Flu levels “remain high” but have been stabilising in the last week with the death toll rising to 193, the latest official figures show.
Public Health England (PHE) said the figures, which cover the whole of the UK, show the outbreak is still less severe at this stage than in 2010/11.
It reported a stabilisation in the GP consultation rate, a 7% reduction in the flu hospitalisation rate, and a 26% reduction in the flu intensive care admission rate last week compared to the previous week.
But the Royal College of GPs warned that London, the Midlands and East regions had seen increases in the past week and said the virus could be “unpredictable”.
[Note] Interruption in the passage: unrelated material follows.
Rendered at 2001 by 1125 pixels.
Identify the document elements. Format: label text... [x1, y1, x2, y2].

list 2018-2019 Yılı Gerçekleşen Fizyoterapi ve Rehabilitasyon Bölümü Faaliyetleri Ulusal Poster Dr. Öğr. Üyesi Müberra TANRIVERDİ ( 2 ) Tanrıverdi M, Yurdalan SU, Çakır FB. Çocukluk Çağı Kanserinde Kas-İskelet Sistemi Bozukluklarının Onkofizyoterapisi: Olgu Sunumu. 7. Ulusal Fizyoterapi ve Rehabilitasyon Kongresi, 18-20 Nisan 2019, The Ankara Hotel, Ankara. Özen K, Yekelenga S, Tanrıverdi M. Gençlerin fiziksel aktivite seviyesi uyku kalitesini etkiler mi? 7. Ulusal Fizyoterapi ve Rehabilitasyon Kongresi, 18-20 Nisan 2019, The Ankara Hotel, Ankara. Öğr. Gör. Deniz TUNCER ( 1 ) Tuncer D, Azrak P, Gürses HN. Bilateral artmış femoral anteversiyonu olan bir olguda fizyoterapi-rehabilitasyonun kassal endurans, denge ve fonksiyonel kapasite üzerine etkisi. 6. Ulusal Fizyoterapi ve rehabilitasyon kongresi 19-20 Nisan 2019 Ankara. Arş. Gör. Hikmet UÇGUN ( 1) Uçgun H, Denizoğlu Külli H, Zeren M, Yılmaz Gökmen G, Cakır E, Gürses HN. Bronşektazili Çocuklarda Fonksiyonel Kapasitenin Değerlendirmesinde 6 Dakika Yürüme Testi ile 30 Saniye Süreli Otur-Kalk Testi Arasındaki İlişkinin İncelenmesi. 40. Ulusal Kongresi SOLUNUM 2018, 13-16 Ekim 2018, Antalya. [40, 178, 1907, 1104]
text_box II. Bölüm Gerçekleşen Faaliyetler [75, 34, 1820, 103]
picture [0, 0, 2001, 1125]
NHS England said raised levels of flu and norovirus cases were continuing to put a strain on accident and emergency services.
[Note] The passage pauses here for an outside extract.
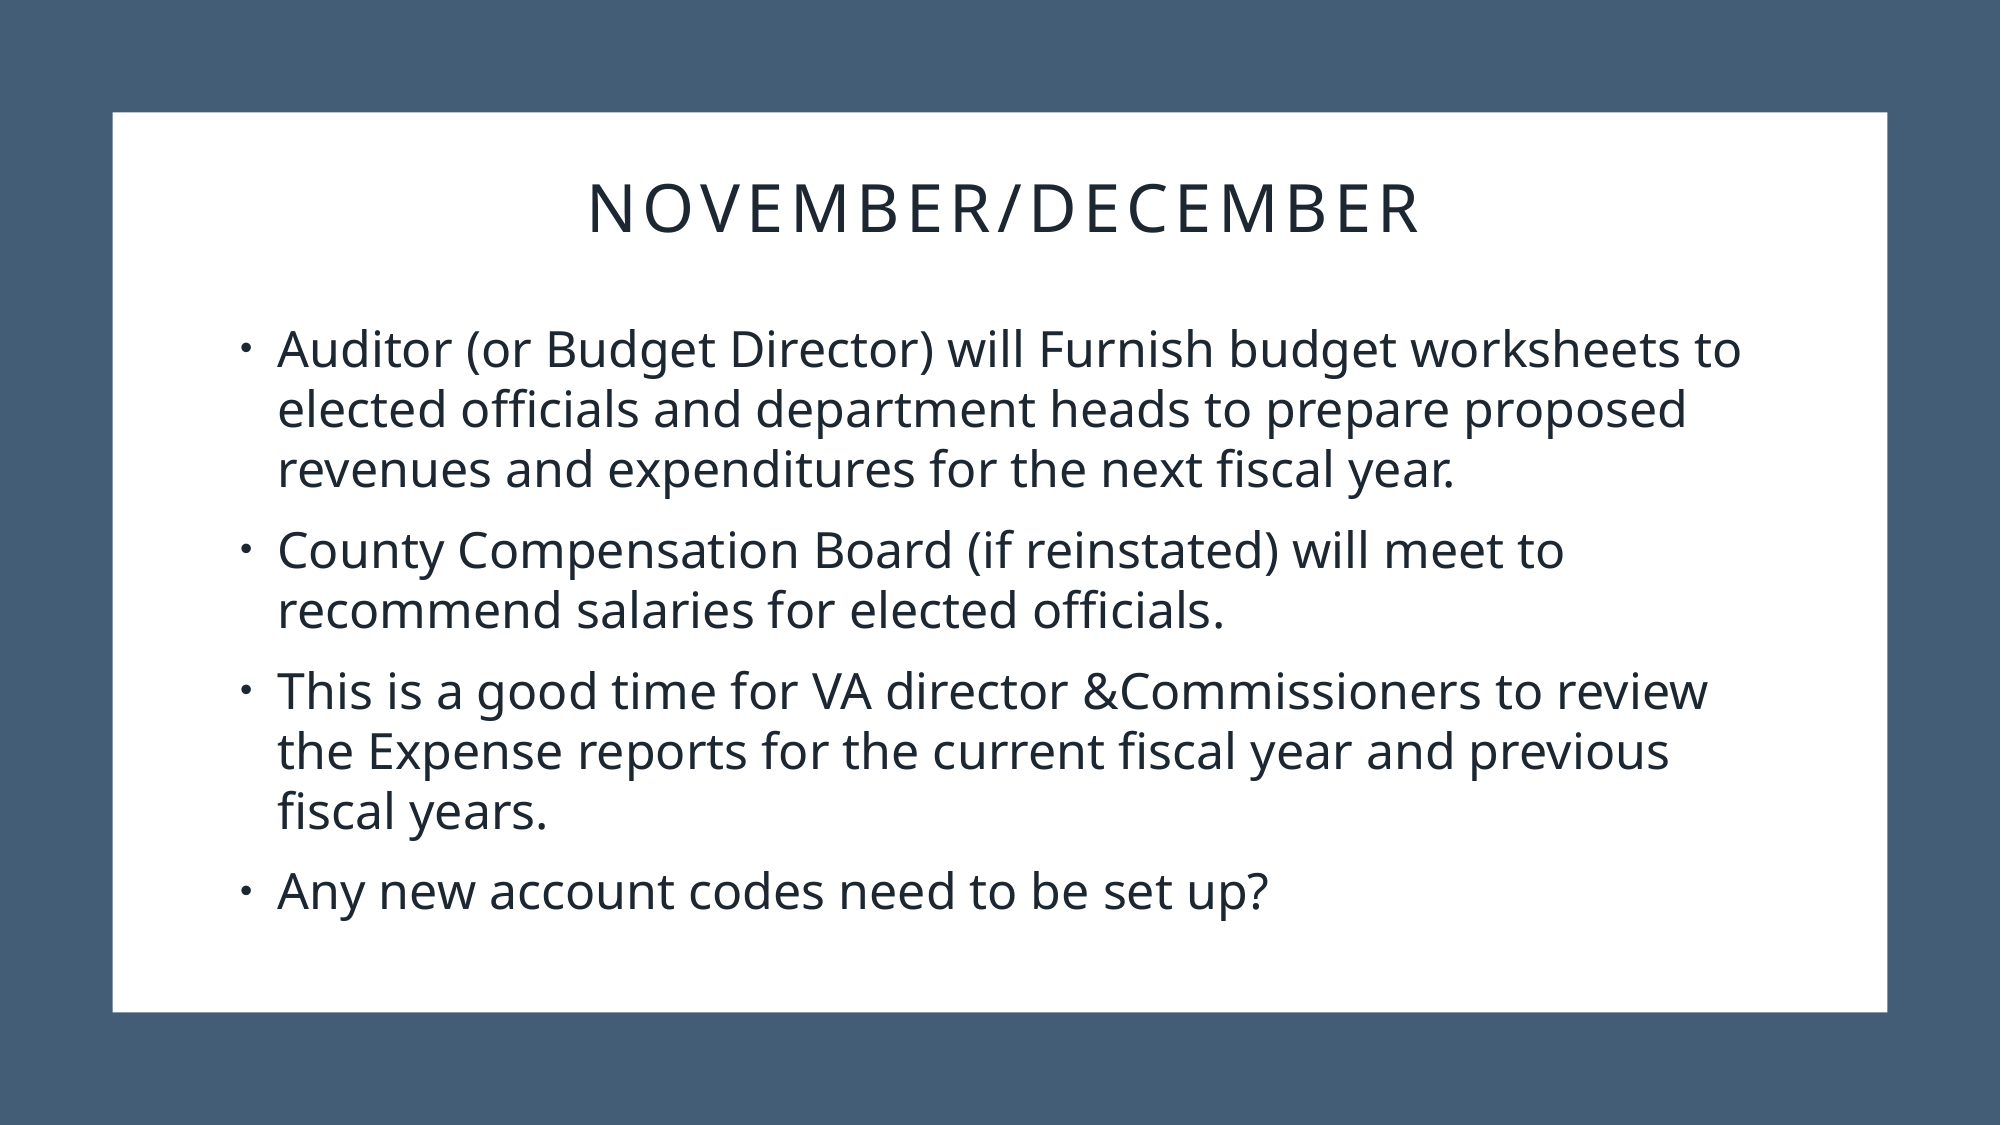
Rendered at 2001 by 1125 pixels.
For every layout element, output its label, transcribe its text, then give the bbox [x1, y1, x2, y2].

Its weekly data showed the number of ambulance delays at A&E departments of more than half-an-hour rose to 11,100 last week, up from 11,000 a week earlier.
Of these, 2,100 patients had to wait more than an hour to be seen after arriving at hospitals in England.
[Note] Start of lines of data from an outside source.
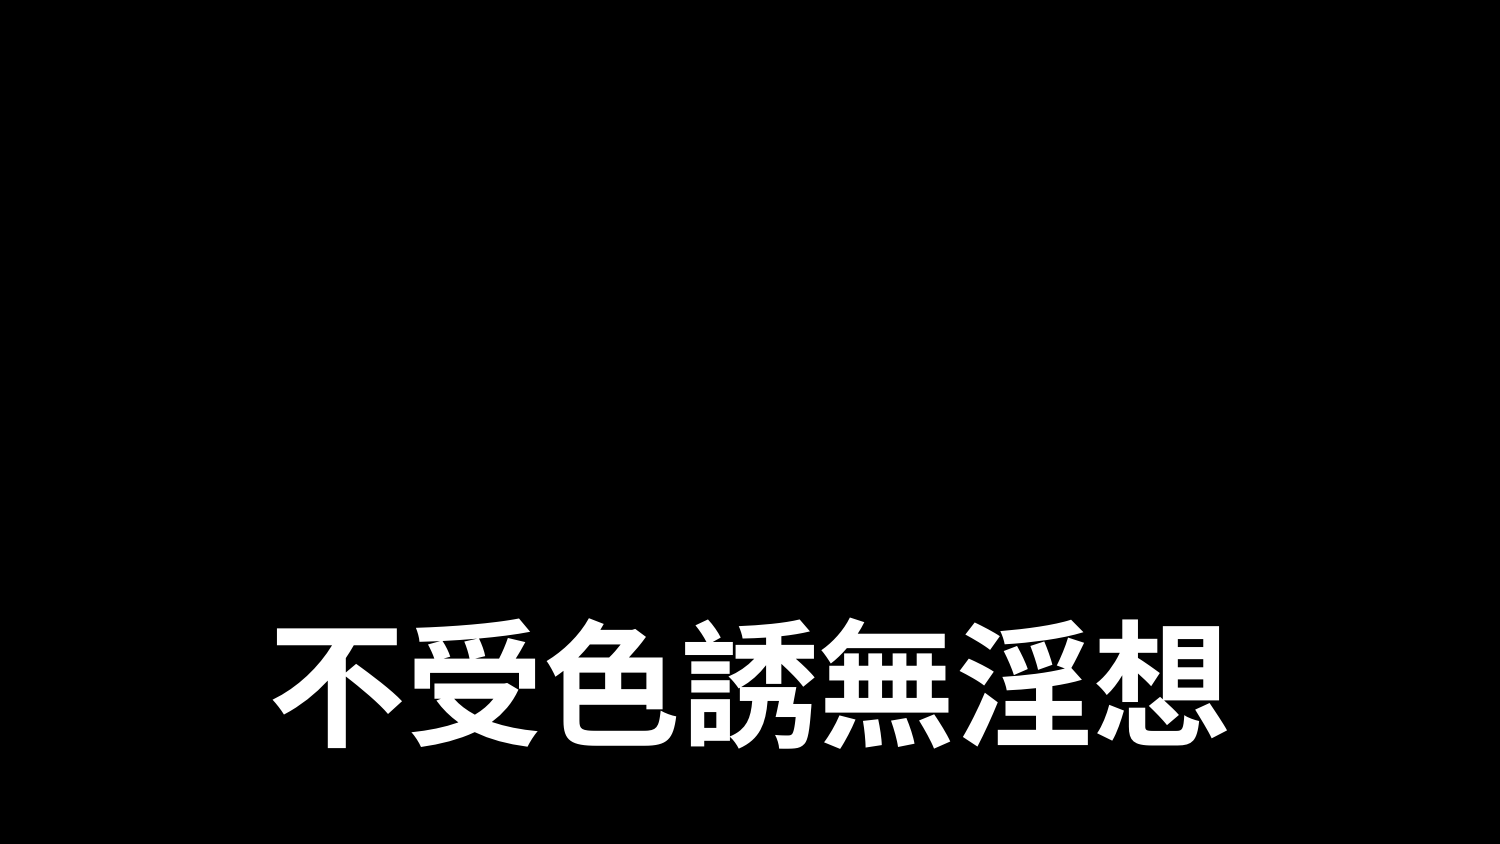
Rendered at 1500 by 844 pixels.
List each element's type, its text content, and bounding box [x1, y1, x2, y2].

title 不受色誘無淫想 [75, 610, 1425, 752]
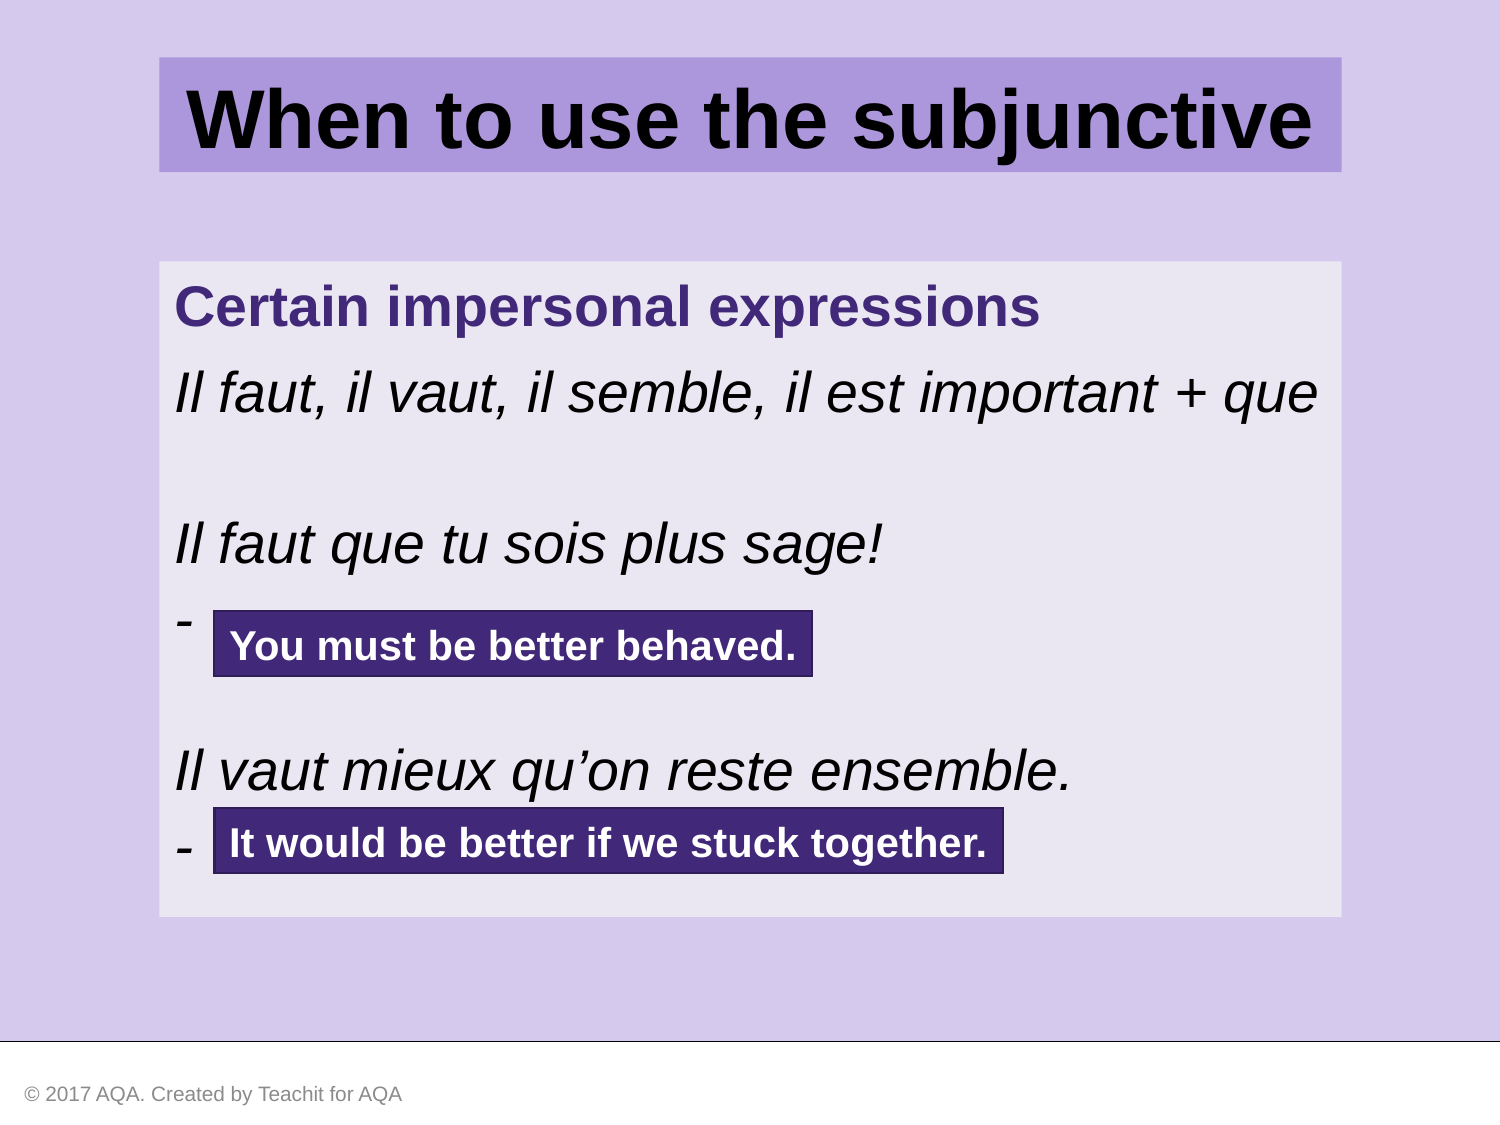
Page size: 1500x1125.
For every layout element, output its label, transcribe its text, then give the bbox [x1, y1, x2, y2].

text_box You must be better behaved. [213, 610, 813, 677]
text_box When to use the subjunctive [159, 57, 1342, 173]
text_box Certain impersonal expressions Il faut, il vaut, il semble, il est important + que Il faut que tu sois plus sage! - Il vaut mieux qu’on reste ensemble. - [159, 261, 1342, 917]
text_box It would be better if we stuck together. [213, 807, 1004, 874]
There were 43 incidents of ambulances being turned away from A&E departments and having to divert to others, compared with 20 the previous week.
NHS England said a broken CT scanner at one hospital accounted for many of these as patients had to be sent to other hospitals.
There was a fall in the number of bed closures due to norovirus or diarrhoea and vomiting, from an average of 742 per day to 672, but reports of norovirus remained above the five-year average for this week.
Richard Pebody, acting head of the respiratory diseases department at PHE, said: “We are continuing to see flu circulate, with signs that flu activity is stabilising.
“We are currently seeing a mix of flu types, including the A(H3N2) strain that circulated last winter in the UK and then in Australia and flu B.”
Professor Kamila Hawthorne, vice-chairwoman of the Royal College of GPs, said: “We have seen a decrease in the overall number of flu presentations in general practice across England which is good news, but it is only slight, and, in fact, London and the Midland and East regions have seen increases in the past week.
“General practice is still under considerable pressure as we deal with these flu presentations in our surgeries and this latest data shows we’re still not out of winter pressures yet as the influenza virus can be very unpredictable.”
An NHS England spokesman said: “Raised levels of flu and norovirus cases continued to put pressure on busy hospitals and other frontline services last week.
“And while the NHS is generally coping with ongoing winter demands, the public can continue to play their part by using NHS 111 and pharmacists for advice.”